PubMed Highlight: New relese of ENCODE and modENCODE

Five papers that summarize the latest data from ENCODE and modENCODE consortia have recently been published on Nature. Together, the publications add more than 1,600 new data sets, bringing the total number of data sets from ENCODE and modENCODE to around 3,300.

The growth of ENCODE and modENCODE data sets.

The authors analyze RNA-Seq data produced in the three species and an extensive effort was conducted in Drosophila to investigate genes expressed only in specific tissue, developmental stages or only after specific perturbations.  The analysis also identified many new candidate long non-coding RNAs, including ones that overlap with previously defined mutations that have been associated with developmental defects.
Other data sets derive from chromatin binding assays focused on transcription-regulatory factors in human cell lines, Drosophila and C. elegans; and on study of DNA accessibility and certain modifications to histone proteins.

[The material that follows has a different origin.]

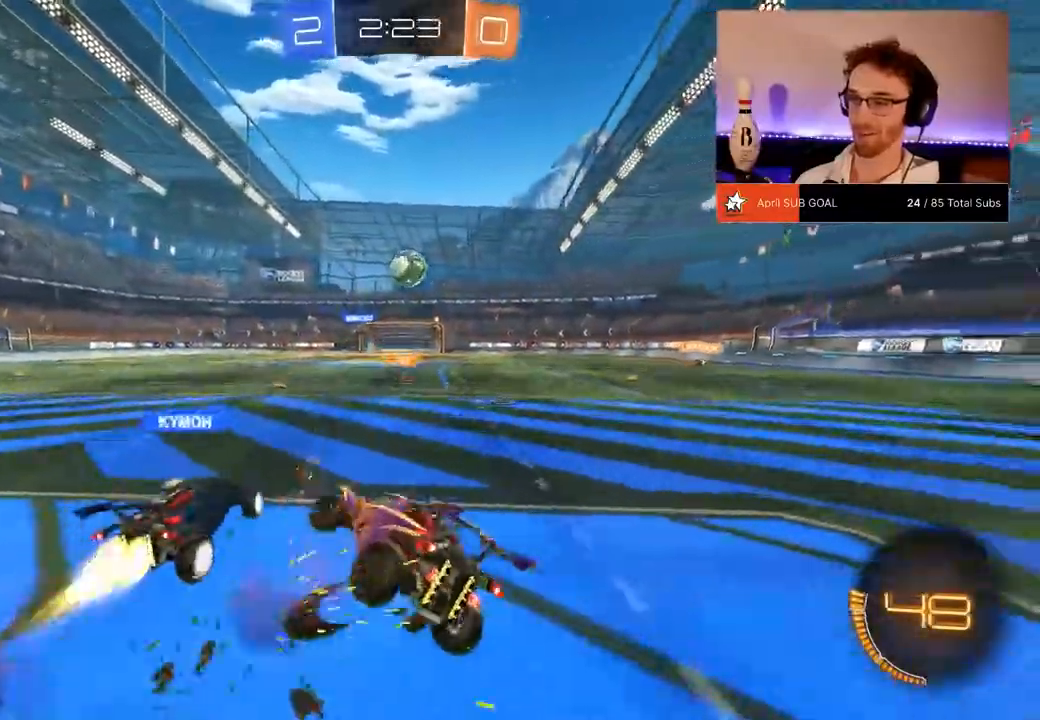
{"buttons": [], "left_stick": "right", "right_stick": "center", "events": [[67, "A", "up"], [167, "left_stick", "center"], [267, "left_stick", "right"], [367, "left_stick", "up-right"], [467, "R2", "up"], [467, "left_stick", "right"]]}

These new chromatin data sets led to identification of several features common to the three species, such as shared histone-modification patterns around genes and regulatory regions.
The new transcriptome data sets will result in more precise gene annotations in all three species, which should be released soon. The access to the data on chromatin features, regulatory-factor binding sites, and the regulatory-element predictions seem more difficult. We have to wait for them to be integrated in user-friendly portals for data visualization and flexible analyses. The UCSC Genome Browser, Ensembl, ENCODE consortium are all working to provide the solution.